流行に流されず、いつまでも輝きを失わない仕事を目ざして
インテリア、建築の世界にも、芸術性や斬新さを追求して脚光を浴びる人たちがいます。確かにその時代の流行をとらえ、お客様が望むデザインに反映させていくことは大切かもしれません。
しかし、建築物は芸術性のみを目的とするものではありません。そこに人の生活がある限り、長い時間を通してお客様に本当によいと感じていただけるデザインを選び、提供することがプロとして最も大切なことだと思っております。
本当に暮らしやすい空間とは
インテリア、建築はクライアントがあって初めて成立する仕事です。
特に、住宅はインテリアコーディネーターのものではなく、実際にそこに暮らすお施主様のものです。10人の方なら10人様々に、100人の方なら100人それぞれのライフスタイルがあります。独りよがりな提案ではなく、一人一人のお客様に暮らしやすい、使いやすいと思っていただけるデザインを提供したいと考えています。

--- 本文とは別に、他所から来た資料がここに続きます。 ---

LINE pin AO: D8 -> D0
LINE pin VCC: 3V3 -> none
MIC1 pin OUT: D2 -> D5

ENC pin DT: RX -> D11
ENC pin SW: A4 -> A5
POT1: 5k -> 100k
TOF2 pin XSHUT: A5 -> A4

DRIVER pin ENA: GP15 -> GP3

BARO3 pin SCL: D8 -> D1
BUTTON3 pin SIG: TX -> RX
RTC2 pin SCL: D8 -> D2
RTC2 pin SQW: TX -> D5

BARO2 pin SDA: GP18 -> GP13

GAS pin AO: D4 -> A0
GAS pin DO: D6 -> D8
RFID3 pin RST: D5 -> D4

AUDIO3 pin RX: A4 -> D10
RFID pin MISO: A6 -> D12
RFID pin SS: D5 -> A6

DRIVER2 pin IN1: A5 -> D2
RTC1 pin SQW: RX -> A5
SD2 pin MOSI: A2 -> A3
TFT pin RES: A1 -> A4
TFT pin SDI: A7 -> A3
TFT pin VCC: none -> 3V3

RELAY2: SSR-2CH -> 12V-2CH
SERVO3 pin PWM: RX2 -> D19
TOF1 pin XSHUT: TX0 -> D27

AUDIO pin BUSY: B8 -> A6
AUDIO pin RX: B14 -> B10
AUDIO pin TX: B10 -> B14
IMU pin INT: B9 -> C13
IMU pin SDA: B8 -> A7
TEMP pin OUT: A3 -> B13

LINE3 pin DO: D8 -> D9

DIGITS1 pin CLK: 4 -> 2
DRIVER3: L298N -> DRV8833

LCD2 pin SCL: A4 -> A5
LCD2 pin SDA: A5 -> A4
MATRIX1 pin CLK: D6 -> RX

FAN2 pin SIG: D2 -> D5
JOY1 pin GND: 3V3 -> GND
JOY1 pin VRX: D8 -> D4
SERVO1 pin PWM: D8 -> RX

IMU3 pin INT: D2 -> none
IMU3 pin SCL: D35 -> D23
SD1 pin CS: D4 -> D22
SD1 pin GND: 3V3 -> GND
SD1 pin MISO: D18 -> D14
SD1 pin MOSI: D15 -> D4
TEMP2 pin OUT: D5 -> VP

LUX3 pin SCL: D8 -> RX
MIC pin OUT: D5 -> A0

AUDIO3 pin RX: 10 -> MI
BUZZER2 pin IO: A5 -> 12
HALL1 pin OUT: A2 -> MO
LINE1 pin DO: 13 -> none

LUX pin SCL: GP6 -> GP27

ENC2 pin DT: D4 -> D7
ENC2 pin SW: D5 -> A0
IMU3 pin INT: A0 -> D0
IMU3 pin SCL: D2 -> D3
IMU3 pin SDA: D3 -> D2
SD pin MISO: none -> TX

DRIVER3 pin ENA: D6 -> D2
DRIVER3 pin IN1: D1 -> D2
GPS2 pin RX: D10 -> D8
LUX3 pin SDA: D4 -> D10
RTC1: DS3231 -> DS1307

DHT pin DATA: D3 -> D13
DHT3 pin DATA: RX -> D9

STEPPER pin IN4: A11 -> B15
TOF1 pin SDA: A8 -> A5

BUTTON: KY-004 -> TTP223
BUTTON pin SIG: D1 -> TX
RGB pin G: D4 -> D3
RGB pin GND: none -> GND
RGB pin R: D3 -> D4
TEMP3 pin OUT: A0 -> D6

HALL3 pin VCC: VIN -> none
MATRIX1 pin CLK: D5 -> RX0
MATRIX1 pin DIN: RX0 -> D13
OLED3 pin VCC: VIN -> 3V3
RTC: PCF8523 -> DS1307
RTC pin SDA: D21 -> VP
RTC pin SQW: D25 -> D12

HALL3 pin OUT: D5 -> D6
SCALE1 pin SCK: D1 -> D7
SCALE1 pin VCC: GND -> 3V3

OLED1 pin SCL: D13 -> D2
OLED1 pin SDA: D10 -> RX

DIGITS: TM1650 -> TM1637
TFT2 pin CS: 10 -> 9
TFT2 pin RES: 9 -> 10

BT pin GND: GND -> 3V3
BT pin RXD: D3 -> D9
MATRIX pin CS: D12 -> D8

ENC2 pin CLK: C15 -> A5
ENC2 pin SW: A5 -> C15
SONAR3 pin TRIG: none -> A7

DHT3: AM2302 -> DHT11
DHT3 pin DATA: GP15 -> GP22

建築雑誌で見かけるデザイン重視の空間は、気をつけないとデザインのためのデザインになりかねません。私が心がけているのは、人を拒絶する独りよがりの空間、写真で見ると素晴らしいものの住んでみると居心地の悪い空間をつくらない、ということです。
普通の主婦がインテリアの世界で自立するまで
美術系短大卒業後、私は放送業界に3年ほどお世話になっていました。その後、建築士の夫と知り合い結婚。二人の男の子をもうけました。
普通の主婦であった私がインテリアコーディネーターという仕事を最初に意識したのは、長男が2歳の時でした。子供と絵本を見に行った書店で偶然見つけた「インテリアコーディネーター資格試験問題集」を手に取ったときからです。一級建築士であり将来は必ず独立して設計事務所を設立すると言っていた夫と結婚して3年目でした。なぜか、子供の絵本を買わずに問題集を購入してしまったのを覚えています。
まもなく次男もでき、子育てと家事に追われてインテリアコーディネーターの資格を取得することができたのはそれから約10年後でした。
その間、独立した夫の設計事務所の手伝いをしながら、寝たきりの祖母の介護や、病床の父親の見送りを経て、子供たちの成長を待ち、やっとスクールに通うことができ、合格した時のうれしさは忘れることができません。
その後、地元の住宅会社からフェアの相談員の声がかかり、通っていたスクールから雑誌掲載の話をいただき、思いがけずテレビの仕事も経験することができました。
そして何よりも大変恵まれていたのは、スクール時代に知り合った友人と共に「住まいのインテリアコーディネーションコンテスト」に応募し、受賞することができたことだと思います。
現在はインテリアスクールの講師、住宅メーカーのコーディネート、セミナー等、資格取得前とは比べ物にならないほど仕事の範囲が広がっています。資格を取得したことにより周りから信頼を得、リフォーム等、いままでは設計事務所には依頼しにくいと思われていた仕事もいただくようになりました。
新しい取り組みも焦らず等身大の気持ちで
いつも実務の上で心がけているのは、きちんと人の話を聞くこと、分かりやすく話すこと、報告・連絡・相談を忘れないこと、そして女性の観点を生かし、きめ細かい対応を実現するよう努力しています。インテリアコーディネーターは、今までのすべての経験が生かせる仕事であり、終わりのない勉強と日々精進努力を要し、体力勝負の……仕事と実感しています。
現在、友人と共にインテリアにマッチしたアートのご提案を始めております。現代アートや陶芸作品など、名古屋市内のギャラリーとも提携し、より一層トータルなご提案を目指し、新しい取り組みに向かって次の一歩を踏み出したところです。
これからも焦らず、気張らず、自分の歩幅で一歩づつ、等身大の気持ちを忘れずに仕事を続けて行きたいと思っております。